Directions for this task: Extract each line of the records below that contains the word "atonement".
Start of Block
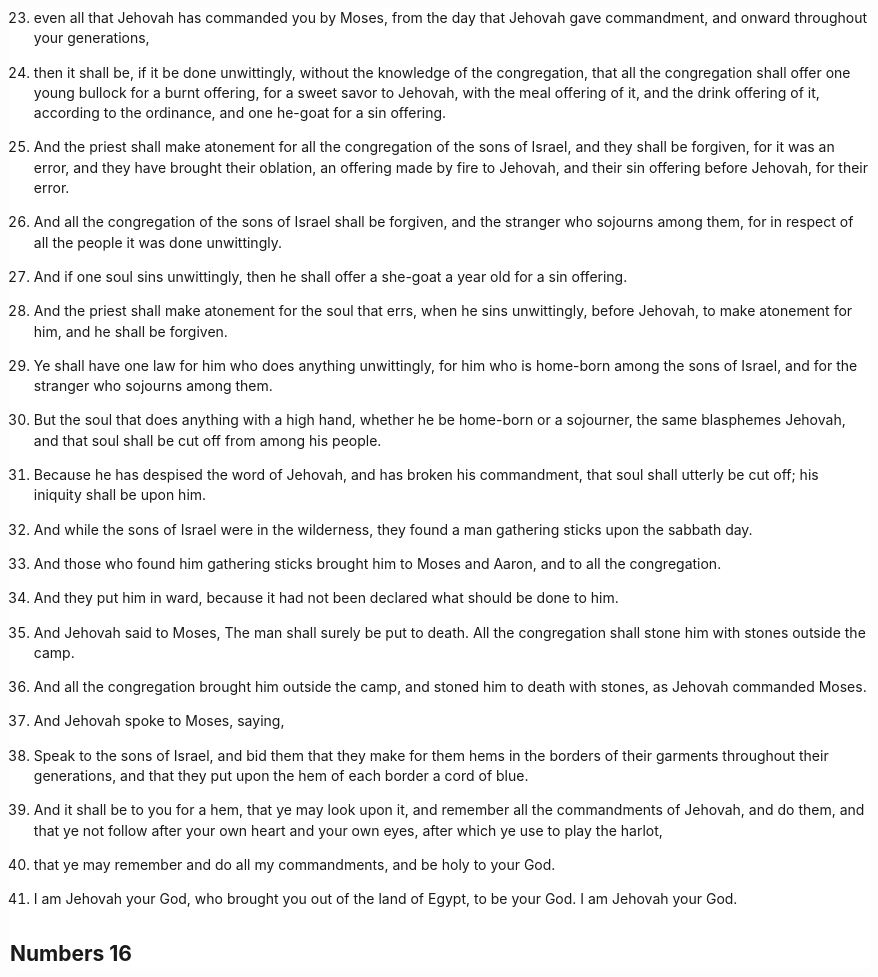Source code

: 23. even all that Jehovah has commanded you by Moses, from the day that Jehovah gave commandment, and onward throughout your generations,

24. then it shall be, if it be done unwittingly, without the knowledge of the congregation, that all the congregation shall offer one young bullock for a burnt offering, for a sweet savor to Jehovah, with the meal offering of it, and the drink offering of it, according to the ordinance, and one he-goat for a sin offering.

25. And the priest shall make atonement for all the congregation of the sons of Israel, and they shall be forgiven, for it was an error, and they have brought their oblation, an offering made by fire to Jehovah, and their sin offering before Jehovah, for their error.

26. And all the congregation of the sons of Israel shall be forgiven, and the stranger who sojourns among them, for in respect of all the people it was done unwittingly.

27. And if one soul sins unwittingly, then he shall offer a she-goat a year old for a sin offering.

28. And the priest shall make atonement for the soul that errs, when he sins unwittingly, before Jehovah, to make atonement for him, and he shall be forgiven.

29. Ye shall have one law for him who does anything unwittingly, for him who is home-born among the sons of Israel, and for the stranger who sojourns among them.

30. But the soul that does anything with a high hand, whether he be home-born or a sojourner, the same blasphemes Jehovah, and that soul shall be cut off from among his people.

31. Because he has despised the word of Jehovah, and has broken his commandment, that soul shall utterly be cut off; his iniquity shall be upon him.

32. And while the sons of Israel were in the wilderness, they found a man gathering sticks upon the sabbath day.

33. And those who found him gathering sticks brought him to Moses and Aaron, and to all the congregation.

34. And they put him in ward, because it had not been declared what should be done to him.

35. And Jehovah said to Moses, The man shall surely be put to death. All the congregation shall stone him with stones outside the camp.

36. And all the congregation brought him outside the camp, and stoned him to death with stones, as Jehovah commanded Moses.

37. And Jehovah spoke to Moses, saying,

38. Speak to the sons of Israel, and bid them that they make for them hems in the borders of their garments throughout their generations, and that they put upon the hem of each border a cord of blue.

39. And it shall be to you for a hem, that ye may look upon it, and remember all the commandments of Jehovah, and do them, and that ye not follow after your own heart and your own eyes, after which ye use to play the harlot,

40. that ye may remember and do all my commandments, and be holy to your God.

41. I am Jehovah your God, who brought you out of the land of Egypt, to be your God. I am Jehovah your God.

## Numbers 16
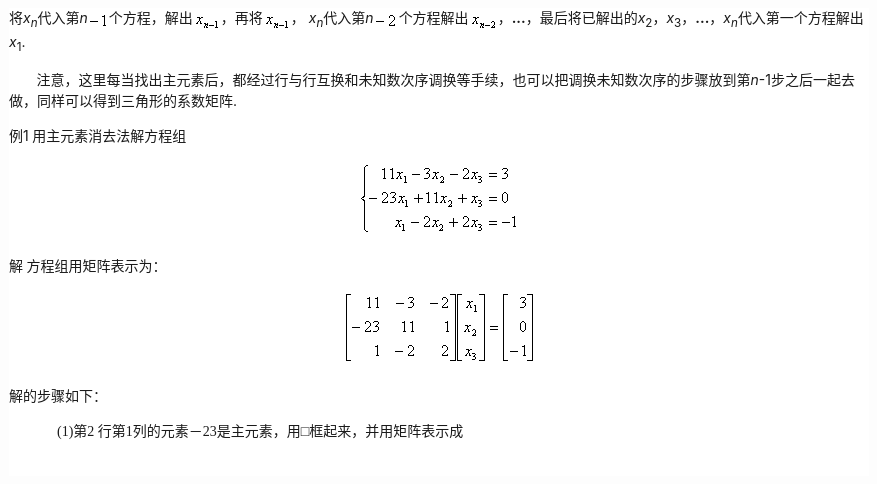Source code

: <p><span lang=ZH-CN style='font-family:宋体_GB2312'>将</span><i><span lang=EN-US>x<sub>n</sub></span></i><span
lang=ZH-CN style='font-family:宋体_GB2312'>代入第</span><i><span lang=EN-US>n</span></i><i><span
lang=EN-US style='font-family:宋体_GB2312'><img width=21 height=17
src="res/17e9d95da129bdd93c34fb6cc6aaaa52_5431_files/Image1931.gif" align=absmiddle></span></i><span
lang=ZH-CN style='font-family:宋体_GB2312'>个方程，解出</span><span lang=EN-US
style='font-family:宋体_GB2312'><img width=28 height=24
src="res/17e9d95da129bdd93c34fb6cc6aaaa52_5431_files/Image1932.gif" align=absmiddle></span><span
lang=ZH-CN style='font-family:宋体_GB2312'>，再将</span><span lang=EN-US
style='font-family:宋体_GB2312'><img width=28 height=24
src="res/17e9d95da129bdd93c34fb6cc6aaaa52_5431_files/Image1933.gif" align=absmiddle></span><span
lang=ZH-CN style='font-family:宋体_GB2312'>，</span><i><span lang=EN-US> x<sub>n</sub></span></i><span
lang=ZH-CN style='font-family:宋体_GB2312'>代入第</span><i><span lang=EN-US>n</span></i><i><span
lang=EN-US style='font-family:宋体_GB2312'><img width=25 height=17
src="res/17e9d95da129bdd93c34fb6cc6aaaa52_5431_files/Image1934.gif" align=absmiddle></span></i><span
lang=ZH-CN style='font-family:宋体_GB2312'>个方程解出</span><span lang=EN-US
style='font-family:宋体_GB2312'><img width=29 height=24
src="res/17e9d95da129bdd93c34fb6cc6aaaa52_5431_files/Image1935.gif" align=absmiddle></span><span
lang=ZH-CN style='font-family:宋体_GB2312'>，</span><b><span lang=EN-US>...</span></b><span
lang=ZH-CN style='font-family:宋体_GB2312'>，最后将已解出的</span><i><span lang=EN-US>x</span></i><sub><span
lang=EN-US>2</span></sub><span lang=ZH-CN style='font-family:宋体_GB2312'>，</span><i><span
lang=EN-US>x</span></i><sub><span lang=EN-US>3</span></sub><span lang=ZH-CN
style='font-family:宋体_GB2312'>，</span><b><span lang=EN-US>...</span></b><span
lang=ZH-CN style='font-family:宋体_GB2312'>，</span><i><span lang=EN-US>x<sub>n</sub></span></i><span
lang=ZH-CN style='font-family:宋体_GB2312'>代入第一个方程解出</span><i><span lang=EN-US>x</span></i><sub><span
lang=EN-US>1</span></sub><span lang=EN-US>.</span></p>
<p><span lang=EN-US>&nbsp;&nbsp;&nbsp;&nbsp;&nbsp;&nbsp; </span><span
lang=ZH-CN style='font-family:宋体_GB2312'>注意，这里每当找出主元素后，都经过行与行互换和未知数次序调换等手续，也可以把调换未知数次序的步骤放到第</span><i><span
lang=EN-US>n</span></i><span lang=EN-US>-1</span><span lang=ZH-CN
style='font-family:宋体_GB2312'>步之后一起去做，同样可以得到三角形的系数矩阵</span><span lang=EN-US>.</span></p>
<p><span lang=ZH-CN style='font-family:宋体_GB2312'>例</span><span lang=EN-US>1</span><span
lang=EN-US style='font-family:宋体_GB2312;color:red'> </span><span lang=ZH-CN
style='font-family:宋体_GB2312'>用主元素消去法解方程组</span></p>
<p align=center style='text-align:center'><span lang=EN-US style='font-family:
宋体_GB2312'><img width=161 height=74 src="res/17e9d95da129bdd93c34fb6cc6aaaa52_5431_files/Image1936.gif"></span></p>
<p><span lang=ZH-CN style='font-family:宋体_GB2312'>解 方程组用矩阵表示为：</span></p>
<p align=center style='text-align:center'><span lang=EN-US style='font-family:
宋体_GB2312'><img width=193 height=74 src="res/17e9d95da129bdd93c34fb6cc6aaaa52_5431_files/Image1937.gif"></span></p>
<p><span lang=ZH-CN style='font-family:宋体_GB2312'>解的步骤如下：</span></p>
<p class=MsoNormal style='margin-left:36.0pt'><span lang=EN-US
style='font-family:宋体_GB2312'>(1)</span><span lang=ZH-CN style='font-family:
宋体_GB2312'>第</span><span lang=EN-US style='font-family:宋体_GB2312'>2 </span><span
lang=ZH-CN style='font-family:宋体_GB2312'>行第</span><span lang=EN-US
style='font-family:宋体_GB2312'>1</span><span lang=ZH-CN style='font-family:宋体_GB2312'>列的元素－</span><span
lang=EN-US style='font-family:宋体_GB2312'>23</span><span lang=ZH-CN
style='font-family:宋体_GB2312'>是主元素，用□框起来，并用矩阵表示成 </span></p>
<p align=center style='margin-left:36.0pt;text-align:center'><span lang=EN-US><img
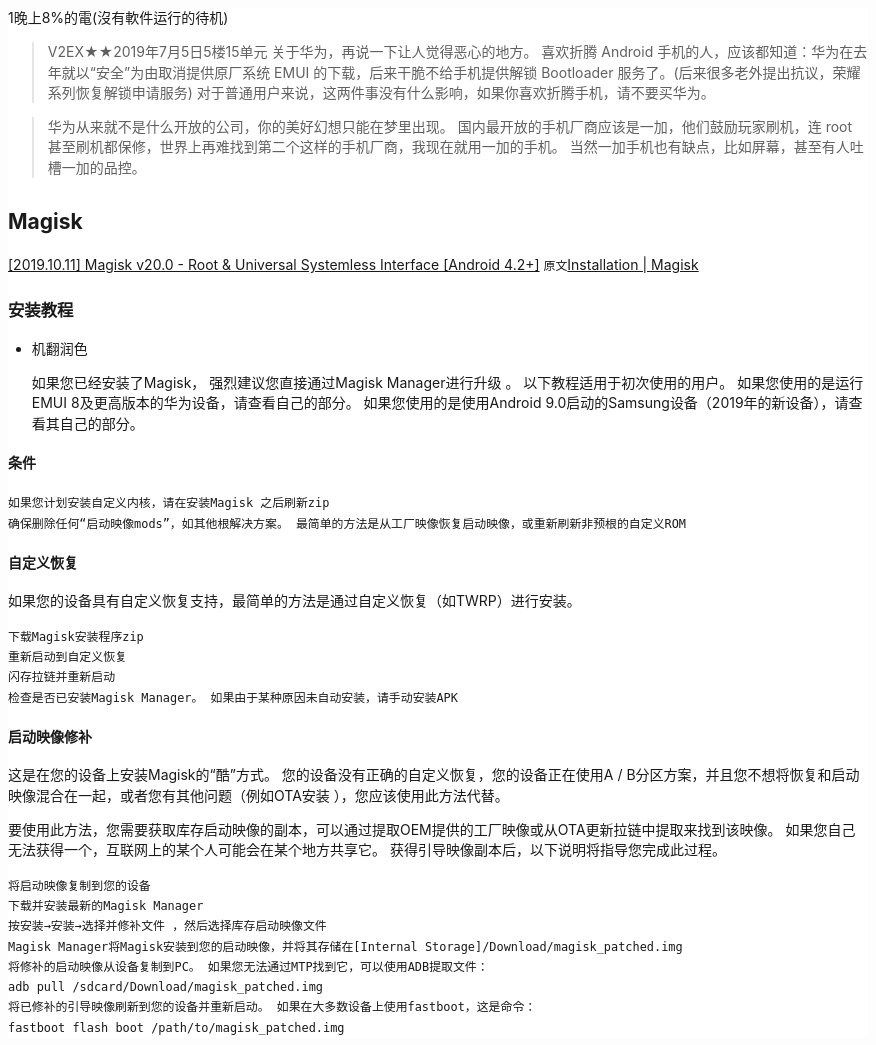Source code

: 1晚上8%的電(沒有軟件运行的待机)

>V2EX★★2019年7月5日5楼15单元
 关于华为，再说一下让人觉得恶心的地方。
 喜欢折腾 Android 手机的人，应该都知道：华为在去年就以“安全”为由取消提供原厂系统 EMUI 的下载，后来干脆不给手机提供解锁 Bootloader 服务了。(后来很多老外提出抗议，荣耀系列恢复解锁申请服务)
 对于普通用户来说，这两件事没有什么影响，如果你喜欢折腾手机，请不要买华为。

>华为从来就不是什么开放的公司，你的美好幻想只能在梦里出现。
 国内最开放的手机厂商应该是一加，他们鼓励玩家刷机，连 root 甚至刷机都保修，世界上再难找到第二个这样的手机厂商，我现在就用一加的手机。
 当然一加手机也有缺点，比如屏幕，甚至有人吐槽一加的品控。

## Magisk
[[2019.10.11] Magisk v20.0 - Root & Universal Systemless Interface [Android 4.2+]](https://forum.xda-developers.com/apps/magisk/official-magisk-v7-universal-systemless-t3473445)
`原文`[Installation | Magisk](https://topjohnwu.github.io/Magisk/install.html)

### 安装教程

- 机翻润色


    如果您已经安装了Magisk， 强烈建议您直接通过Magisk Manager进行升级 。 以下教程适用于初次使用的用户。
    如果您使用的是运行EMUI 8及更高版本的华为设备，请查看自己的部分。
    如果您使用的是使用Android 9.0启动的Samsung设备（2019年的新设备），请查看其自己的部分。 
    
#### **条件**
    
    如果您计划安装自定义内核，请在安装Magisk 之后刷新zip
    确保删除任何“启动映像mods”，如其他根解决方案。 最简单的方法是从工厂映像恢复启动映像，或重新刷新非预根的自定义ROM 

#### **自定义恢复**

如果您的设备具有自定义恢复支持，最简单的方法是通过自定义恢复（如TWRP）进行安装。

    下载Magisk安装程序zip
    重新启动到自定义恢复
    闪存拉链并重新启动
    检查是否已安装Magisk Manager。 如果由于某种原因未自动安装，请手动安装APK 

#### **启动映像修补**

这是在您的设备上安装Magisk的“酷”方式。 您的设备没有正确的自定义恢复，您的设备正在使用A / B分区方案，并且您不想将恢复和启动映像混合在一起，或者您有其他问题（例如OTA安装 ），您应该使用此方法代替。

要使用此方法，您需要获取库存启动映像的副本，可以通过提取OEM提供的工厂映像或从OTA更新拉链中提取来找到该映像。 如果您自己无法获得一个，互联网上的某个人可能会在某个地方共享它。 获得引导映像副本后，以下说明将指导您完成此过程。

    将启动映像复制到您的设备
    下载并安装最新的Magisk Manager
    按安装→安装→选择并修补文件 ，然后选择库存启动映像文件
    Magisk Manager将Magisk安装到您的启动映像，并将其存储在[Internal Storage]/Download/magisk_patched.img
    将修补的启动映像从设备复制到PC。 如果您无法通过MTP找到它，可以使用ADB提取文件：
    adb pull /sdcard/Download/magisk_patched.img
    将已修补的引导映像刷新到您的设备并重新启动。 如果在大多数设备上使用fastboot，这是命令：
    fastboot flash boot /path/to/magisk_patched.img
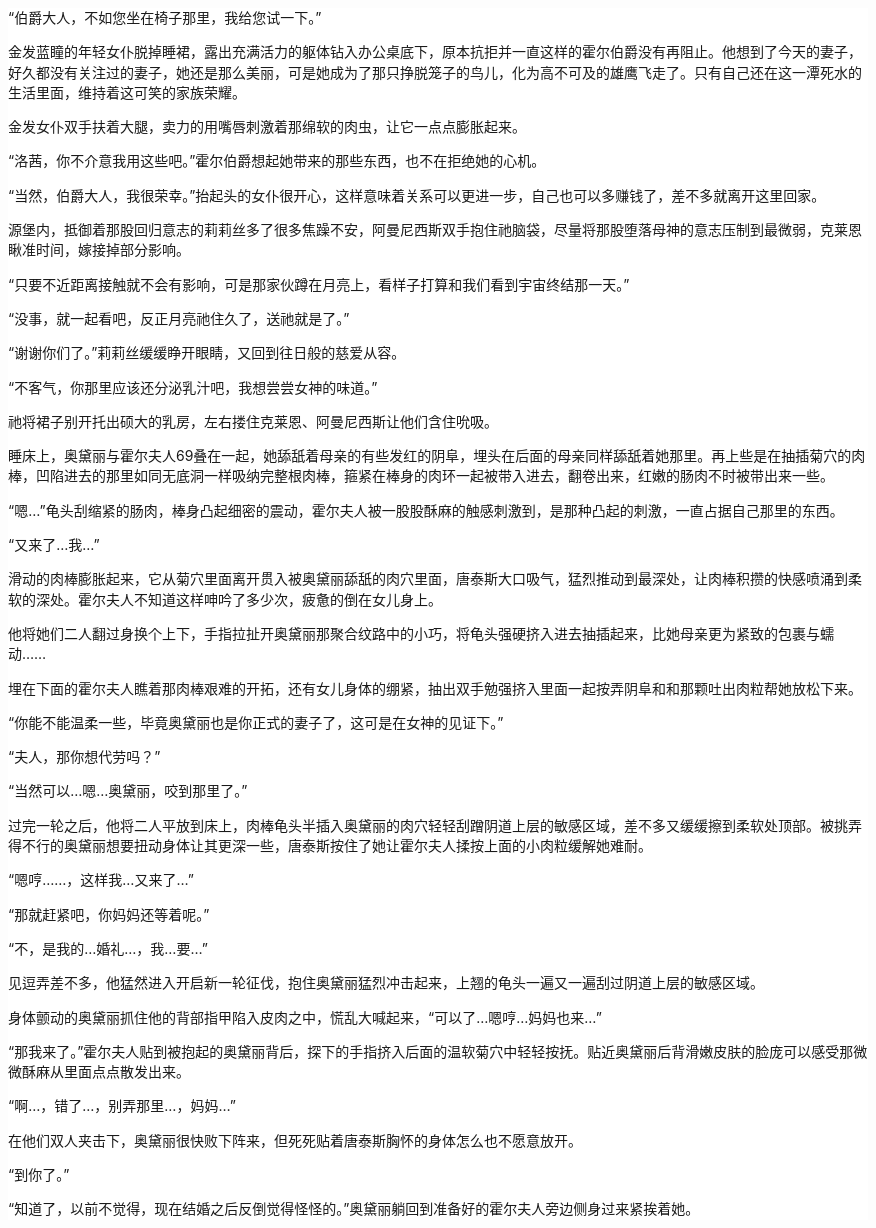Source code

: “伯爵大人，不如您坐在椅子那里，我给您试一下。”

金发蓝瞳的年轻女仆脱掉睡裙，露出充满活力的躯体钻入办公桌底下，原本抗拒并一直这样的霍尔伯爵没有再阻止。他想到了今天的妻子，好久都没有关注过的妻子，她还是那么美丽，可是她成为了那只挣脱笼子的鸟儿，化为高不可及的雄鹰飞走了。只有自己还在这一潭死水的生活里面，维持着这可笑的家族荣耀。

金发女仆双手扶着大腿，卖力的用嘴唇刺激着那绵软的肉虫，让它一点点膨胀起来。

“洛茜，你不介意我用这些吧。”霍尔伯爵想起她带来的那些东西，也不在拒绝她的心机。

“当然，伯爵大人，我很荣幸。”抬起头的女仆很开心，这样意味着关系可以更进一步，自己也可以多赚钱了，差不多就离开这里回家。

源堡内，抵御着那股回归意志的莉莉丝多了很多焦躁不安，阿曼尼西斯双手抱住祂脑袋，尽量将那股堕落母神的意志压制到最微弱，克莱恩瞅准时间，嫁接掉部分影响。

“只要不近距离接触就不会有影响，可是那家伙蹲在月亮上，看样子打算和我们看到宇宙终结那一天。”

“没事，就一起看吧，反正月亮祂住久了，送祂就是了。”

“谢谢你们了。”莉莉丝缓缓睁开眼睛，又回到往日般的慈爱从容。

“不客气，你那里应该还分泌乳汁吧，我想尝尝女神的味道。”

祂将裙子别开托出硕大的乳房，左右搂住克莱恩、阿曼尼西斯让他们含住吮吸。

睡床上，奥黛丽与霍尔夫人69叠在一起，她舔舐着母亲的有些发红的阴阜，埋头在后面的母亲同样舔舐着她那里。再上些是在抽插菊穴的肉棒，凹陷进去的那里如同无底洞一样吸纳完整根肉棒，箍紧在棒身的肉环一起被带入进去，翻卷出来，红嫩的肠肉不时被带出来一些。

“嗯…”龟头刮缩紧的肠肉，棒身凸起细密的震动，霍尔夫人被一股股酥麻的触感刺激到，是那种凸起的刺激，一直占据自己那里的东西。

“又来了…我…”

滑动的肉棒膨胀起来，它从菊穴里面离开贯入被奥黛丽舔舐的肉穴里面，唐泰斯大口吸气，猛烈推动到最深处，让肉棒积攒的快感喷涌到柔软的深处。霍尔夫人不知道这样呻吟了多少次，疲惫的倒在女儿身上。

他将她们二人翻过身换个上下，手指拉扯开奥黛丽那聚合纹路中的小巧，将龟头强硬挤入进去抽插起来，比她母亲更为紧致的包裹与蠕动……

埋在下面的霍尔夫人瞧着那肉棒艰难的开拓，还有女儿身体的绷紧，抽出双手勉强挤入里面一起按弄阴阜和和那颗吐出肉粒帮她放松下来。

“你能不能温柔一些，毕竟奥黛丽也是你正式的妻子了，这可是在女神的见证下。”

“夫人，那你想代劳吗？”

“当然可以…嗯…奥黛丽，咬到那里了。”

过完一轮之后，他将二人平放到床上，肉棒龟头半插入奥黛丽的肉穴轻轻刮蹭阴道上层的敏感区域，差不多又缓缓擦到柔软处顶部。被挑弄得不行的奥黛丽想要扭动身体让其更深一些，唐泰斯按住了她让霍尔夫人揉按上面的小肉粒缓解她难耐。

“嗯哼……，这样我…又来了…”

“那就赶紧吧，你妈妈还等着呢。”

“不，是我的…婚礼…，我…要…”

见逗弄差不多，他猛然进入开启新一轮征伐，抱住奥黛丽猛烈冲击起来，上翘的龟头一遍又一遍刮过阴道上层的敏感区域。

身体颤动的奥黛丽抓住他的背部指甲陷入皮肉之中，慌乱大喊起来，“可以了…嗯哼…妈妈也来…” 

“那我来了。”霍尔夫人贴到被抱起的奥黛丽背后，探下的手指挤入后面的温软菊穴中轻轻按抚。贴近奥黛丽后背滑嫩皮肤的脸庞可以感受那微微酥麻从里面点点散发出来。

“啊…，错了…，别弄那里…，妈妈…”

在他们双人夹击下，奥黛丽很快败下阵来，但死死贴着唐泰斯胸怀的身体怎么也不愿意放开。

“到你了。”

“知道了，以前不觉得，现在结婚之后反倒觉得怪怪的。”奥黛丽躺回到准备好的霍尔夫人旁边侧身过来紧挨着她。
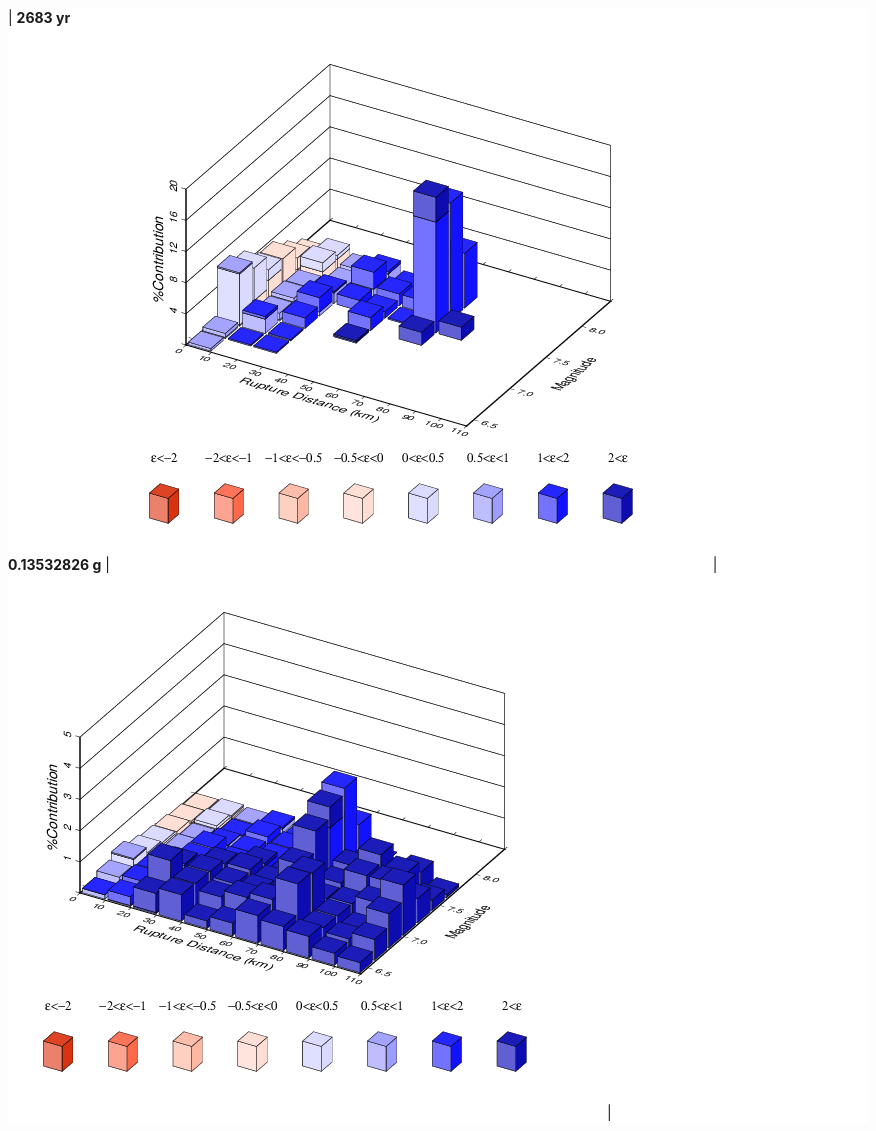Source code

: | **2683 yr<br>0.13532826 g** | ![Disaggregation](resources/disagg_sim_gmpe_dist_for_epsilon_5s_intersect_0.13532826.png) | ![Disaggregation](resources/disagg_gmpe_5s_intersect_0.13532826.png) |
End of Block
Response to this exercise:
25. And the priest shall make atonement for all the congregation of the sons of Israel, and they shall be forgiven, for it was an error, and they have brought their oblation, an offering made by fire to Jehovah, and their sin offering before Jehovah, for their error.
28. And the priest shall make atonement for the soul that errs, when he sins unwittingly, before Jehovah, to make atonement for him, and he shall be forgiven.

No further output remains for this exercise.